Reporters in New York City started a fundraising project to send an independent investigation committee to Greece. From this effort, the Newsmen's Commission was formed. Members included Ernest Hemingway, William Polk (George Polk's brother), William A. Price (Polk's cousin), and Homer Bigart. This was soon eclipsed in media coverage by the Lippmann Committee, including mostly Washington, D.C.–based journalists, including Walter Lippmann as chairman and James Reston of The New York Times.

Within months of his death, a group of American journalists created the George Polk Awards for outstanding radio or television journalism. These awards were modeled after the Pulitzer Prize which is awarded for outstanding print journalism in newspapers.

==Personal life ==
Polk married Kay Phillips in 1939.

Polk married Rea Coccins (also known as Rhea Kokkonis), a Greek national and ex-stewardess, seven months prior to his death. They had no children. After being allegedly harassed and threatened by the Greek government, Rea fled to the U.S. where she was debriefed by Donovan's law firm. She became friendly with Barbara Colby, the wife of William Colby, a former OSS officer attached to Donovan's firm, who later would become director of the CIA.

==Criticism==
In February 2007, Polk's "status as a symbol of journalistic integrity" was challenged by historian Richard Frank, who concluded that Polk made false claims about his service record in World War II. Frank examined the claim, repeated by Edward R. Murrow, that Polk had commanded a unit of 119 marines on Guadalcanal, flew a fighter plane that shot down 11 Japanese aircraft and was awarded a Purple Heart. He concluded that it is not consistent with the available documentation. Frank said that "the inescapable conclusion is that George Polk did not simply verbally recount false tales of his wartime exploits to his family and to his journalist colleagues, he actually forged documents to buttress his stories."

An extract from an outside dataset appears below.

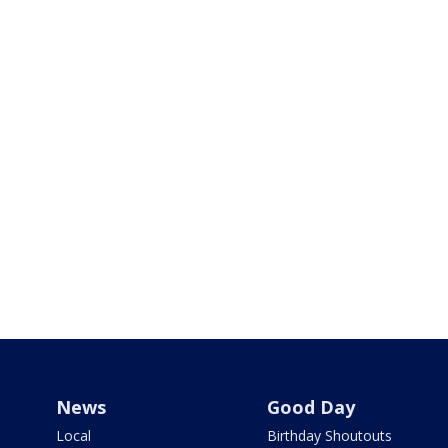
News
Good Day
Local
Birthday Shoutouts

George Polk's brother, William, replied to this attack, which he called slanderous, in a letter to The Guardian on March 19, 2007. He pointed out that Frank did not discuss a single article Polk ever wrote and that his military record is amply substantiated in a range of military documents, including a picture of Polk being decorated by Vice-Admiral John McCain on November 30, 1943, on behalf of the "Airplane Cruiser Detachment ... for their heroic role during the Battle for the Solomons."

In April 2007, Frank responded to William Polk's letters and to what he considered a baffling silence from journalists that greeted his charges.

==U.S. Postal stamp==
On October 5, 2007, the United States Postal Service announced that it would honor five journalists of the 20th century with first-class rate postage stamps, to be issued on Tuesday, April 22, 2008: Martha Gellhorn, John Hersey, George Polk, Rubén Salazar, and Eric Sevareid. Postmaster General Jack Potter announced the stamp series at the Associated Press Managing Editors Meeting in Washington.

Polk was related to U.S. Presidents James Knox Polk and Andrew Jackson.